REPUBLIKA.CO.ID, JAKARTA -- Kashi atau Kashgar memiliki sejarah yang panjang dan berliku. Kota itu terletak di antara gunung dan padang rumput yang luas, di antara oasis dan gurun, dan di antara Timur dan Barat. Kota tersebut merupakan titik silang dari kerajaan Roma, Persia, Mongolia, dan Cina.
Lokasinya yang strategis di sisi paling timur Sungai Tarim, menjadikan kota ini sebagai pusat pertemuan berbagai budaya yang ada, baik di masa lalu maupun di masa kini. Islam masuk ke Kashi dibawa oleh peradaban Arab, Persia, dan Turki.
Islam sampai ke kota itu pada abad X. Ketika itu, Kashi menjadi pusat pembelajaran Islam dan berhasil menciptakan ulama-ulama dan ahli bahasa ternama pada abad setelahnya. Salah satunya adalah Mahmud al-Kashgari, yang menulis Diwan Lughat al-Turk (Ringkasan dialek-dialek Turki). Buku itu telah diterjemahkan dalam 26 bahasa.
Penduduk Kashi pada masa lalulah yang merupakan Muslim pertama yang bertemu dengan pengaruh-pengaruh Cina, Persia, Turki, dan India. Buktinya adalah seni arsitektur yang masih bisa ditemukan hingga saat ini. Pada masa-masa masuknya Islam, umat Muslim di kota itu harus mampu berbaur dengan tradisi Buddha, Manichaean, Zoroastrian, bahkan Kristen Nestorian.
Sebelum masuknya Islam, agama yang paling berpengaruh adalah Buddha Hinayana. Karena adanya beragam pengaruh di kota itu, penduduk Kashi hingga saat ini masih terbiasa dengan keberagamaan yang ada. Saat ini, lebih dari 77 persen penduduk Kashi adalah Muslim Uighur.
Kota itu memiliki luas 141.000 kilometer persegi. Dengan demikian, jika dihitung, populasinya mencapai 3,3 juta orang. Kebanyakan dari mereka mengaku sebagai keturunan dari Karabalghasan, yaitu Kerajaan Uighur yang saat ini adalah Mongolia, yang pernah dikuasai oleh Suku Kyrgyz.

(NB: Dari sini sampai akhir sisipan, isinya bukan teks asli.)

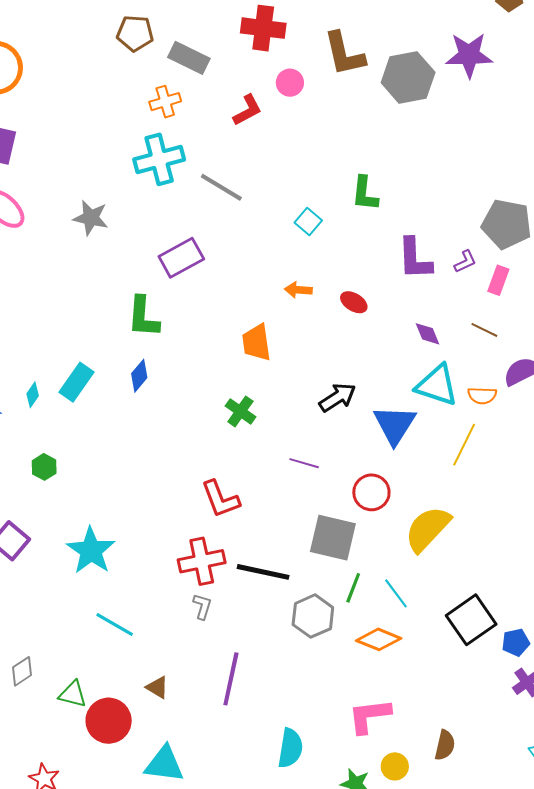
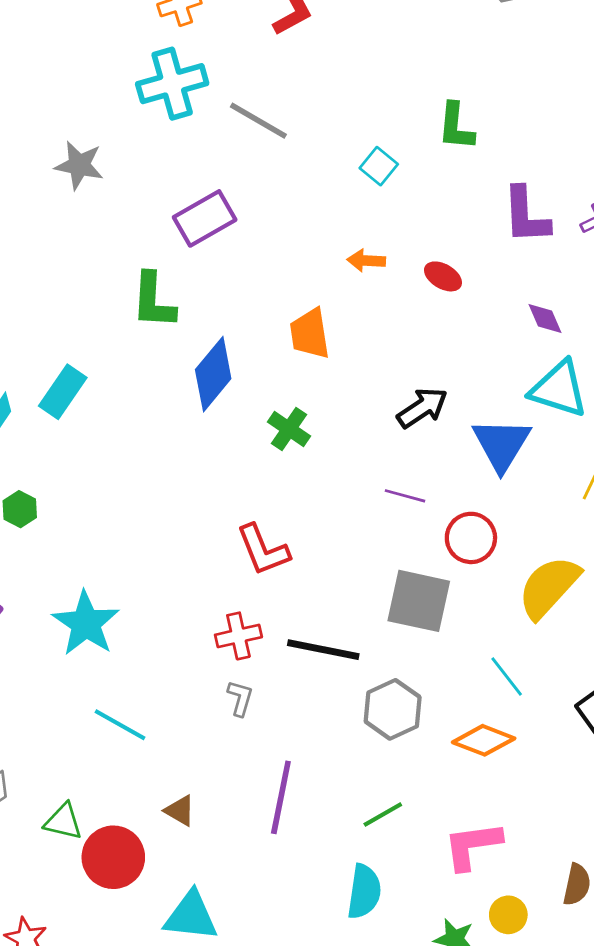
blue diamond: (139, 376) -> (213, 374), moved, size x1.6
purple line: (304, 463) -> (405, 496), moved
red cross: (202, 561) -> (238, 636), size x0.7
green line: (353, 588) -> (383, 815), moved, turned 40

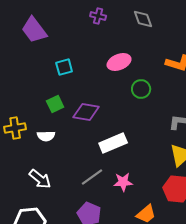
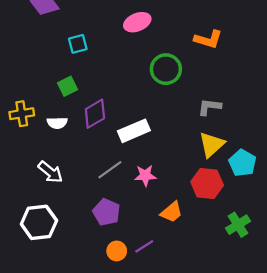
pink ellipse: (119, 62) -> (137, 22), moved
green circle: (141, 89) -> (166, 69), size x1.4
purple diamond: (86, 112) -> (95, 114), moved, turned -40

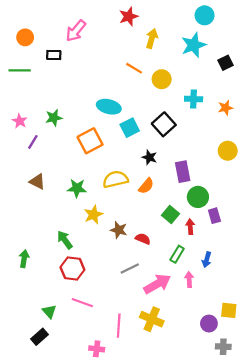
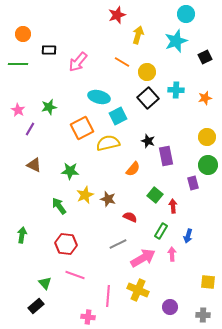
pink arrow: (76, 31) -> (78, 62), moved
black square: (164, 124) -> (148, 98), moved
black star: (150, 157) -> (148, 141), moved
yellow semicircle: (115, 179) -> (108, 143), moved
green circle: (198, 197) -> (208, 165), moved
purple rectangle: (214, 216) -> (193, 183), moved
brown star: (119, 230) -> (108, 199), moved
green arrow: (65, 240) -> (59, 206), moved
purple circle: (209, 324) -> (170, 307), moved

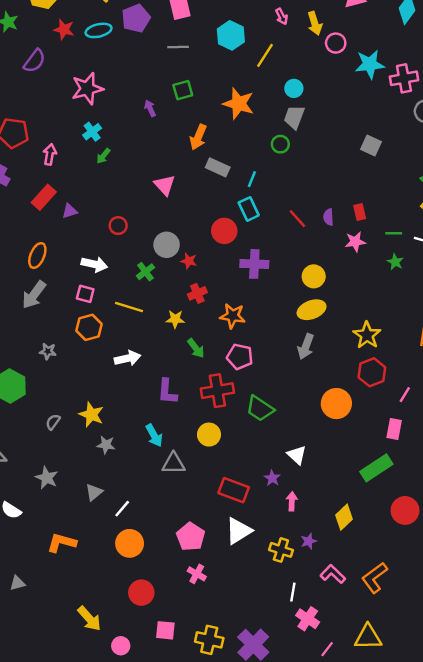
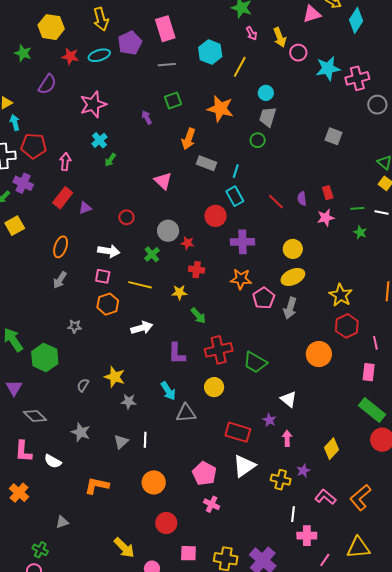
red cross: (197, 293) -> (197, 270), turned 35
gray arrow: (34, 295) -> (60, 280), size x0.7
orange star: (233, 316) -> (241, 279), moved
pink pentagon: (240, 357) -> (264, 298), moved, turned 30
pink line: (405, 395) -> (375, 343), turned -40
green rectangle: (376, 468) -> (372, 410), moved, turned 76
white line: (122, 509) -> (145, 440), moved, turned -35
pink cross: (308, 619) -> (307, 536), turned -30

Kashi merupakan kota Cina terakhir yang berada di jalur sutra. Dari kota itu, jalur terbelah menjadi dua, jalur utara dan jalur selatan. Jika ingin memasuki Cina, Kota Kashi yang menjadi pintu gerbang pertamanya. Dahulu, caravan dari Cina akan melewati jalur utara mengarah ke Rusia, atau jalur selatan yang menuju ke Pakistan
Berdasarkan sebuah epik dari Persia, Kashi dahulu merupakan Kerajaan yang didirikan oleh Kesatria Tushlan, Abla Puziyafu. Namun, saat ini tidak ada sisa-sisa dari kerajaan tersebut. Jika dirunut dari sejarah Cina, dinasti pertama yang menguasai daerah tersebut adalah Dinasti Han. Sampai pada abad VII, saat Dinasti Tang mulai membangun pasukan di kota itu, Kashi mulai mendapatkan serangan dari Turki dari sisi barat dan dari Tibet di sisi selatan.
Pada abad XIV, pasukan Timur Lenk berhasil menguasai Kota Kashi sehingga sejak saat itu kota tersebut mayoritas penduduknya menjadi Muslim. Pada 1755, Kashi menjadi pusat pemberontakan umat Muslim di Cina pada masa kekuasaan Dinasti Qing.
Ketika itu, muncul nama Yakub Beg, yang memimpin revolusi melawan Cina pada 1866 hingga 1877. Pada masa-masa itu, Yakub membangun banyak masjid dan madrasah. Akhirnya, saat Dinasti Qing runtuh pada 1911, kota itu sudah mempunyai 126 masjid dan 17 madrasah.